[Saved entries]
━━━━━━━━

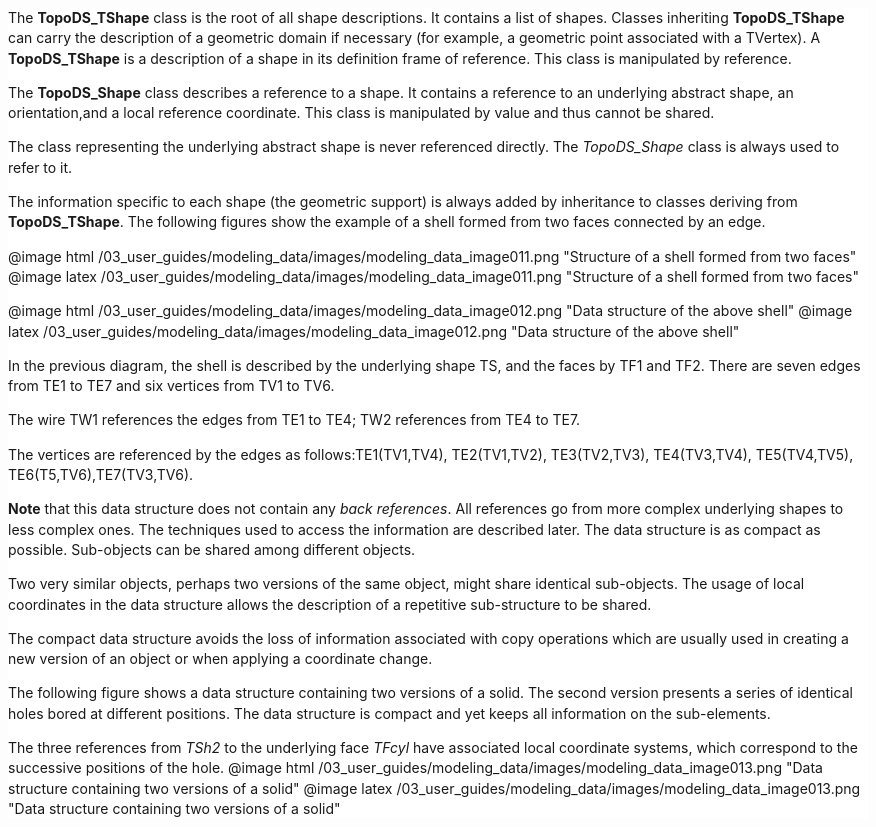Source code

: The **TopoDS_TShape** class is the root of all shape descriptions. It contains a list of shapes. Classes inheriting **TopoDS_TShape** can carry the description of a geometric domain if necessary (for example, a geometric point associated with a TVertex). A **TopoDS_TShape** is a description of a shape in its definition frame of reference. This class is manipulated by reference. 

The **TopoDS_Shape** class describes a reference to a shape. It contains a reference to an underlying abstract shape, an orientation,and a local reference coordinate. This class is manipulated by value and thus cannot be shared. 

The class representing the underlying abstract shape is never referenced directly. The *TopoDS_Shape* class is always used to refer to it. 

The information specific to each shape (the geometric support) is always added by inheritance to classes deriving from **TopoDS_TShape**. The following figures show the example of a shell formed from two faces connected by an edge. 

@image html /03_user_guides/modeling_data/images/modeling_data_image011.png "Structure of a shell formed from two faces"
@image latex /03_user_guides/modeling_data/images/modeling_data_image011.png "Structure of a shell formed from two faces"

@image html /03_user_guides/modeling_data/images/modeling_data_image012.png "Data structure of the above shell"
@image latex /03_user_guides/modeling_data/images/modeling_data_image012.png "Data structure of the above shell"

In the previous diagram, the shell is described by the underlying shape TS, and the faces by TF1 and TF2. There are seven edges from TE1 to TE7 and six vertices from TV1 to TV6. 

The wire TW1 references the edges from TE1 to TE4; TW2 references from TE4 to TE7. 

The vertices are referenced by the edges as follows:TE1(TV1,TV4), TE2(TV1,TV2), TE3(TV2,TV3), TE4(TV3,TV4), TE5(TV4,TV5), TE6(T5,TV6),TE7(TV3,TV6). 

**Note** that this data structure does not contain any *back references*. All references go from more complex underlying shapes to less complex ones. The techniques used to access the information are described later. The data structure is as compact as possible. Sub-objects can be shared among different objects. 

Two very similar objects, perhaps two versions of the same object, might share identical sub-objects. The usage of local coordinates in the data structure allows the description of a repetitive sub-structure to be shared. 

The compact data structure avoids the loss of information associated with copy operations which are usually used in creating a new version of an object or when applying a coordinate change. 

The following figure shows a data structure containing two versions of a solid. The second version presents a series of identical holes bored at different positions. The data structure is compact and yet keeps all information on the sub-elements. 

The three references from *TSh2* to the underlying face *TFcyl* have associated local coordinate systems, which correspond to the successive positions of the hole. 
@image html /03_user_guides/modeling_data/images/modeling_data_image013.png "Data structure containing two versions of a solid"
@image latex /03_user_guides/modeling_data/images/modeling_data_image013.png "Data structure containing two versions of a solid"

━━━━━━━━

REQUEST |
Nothing but a number is expected: the count of lines in the data that include the word "associated".

ANSWER SECTION |
3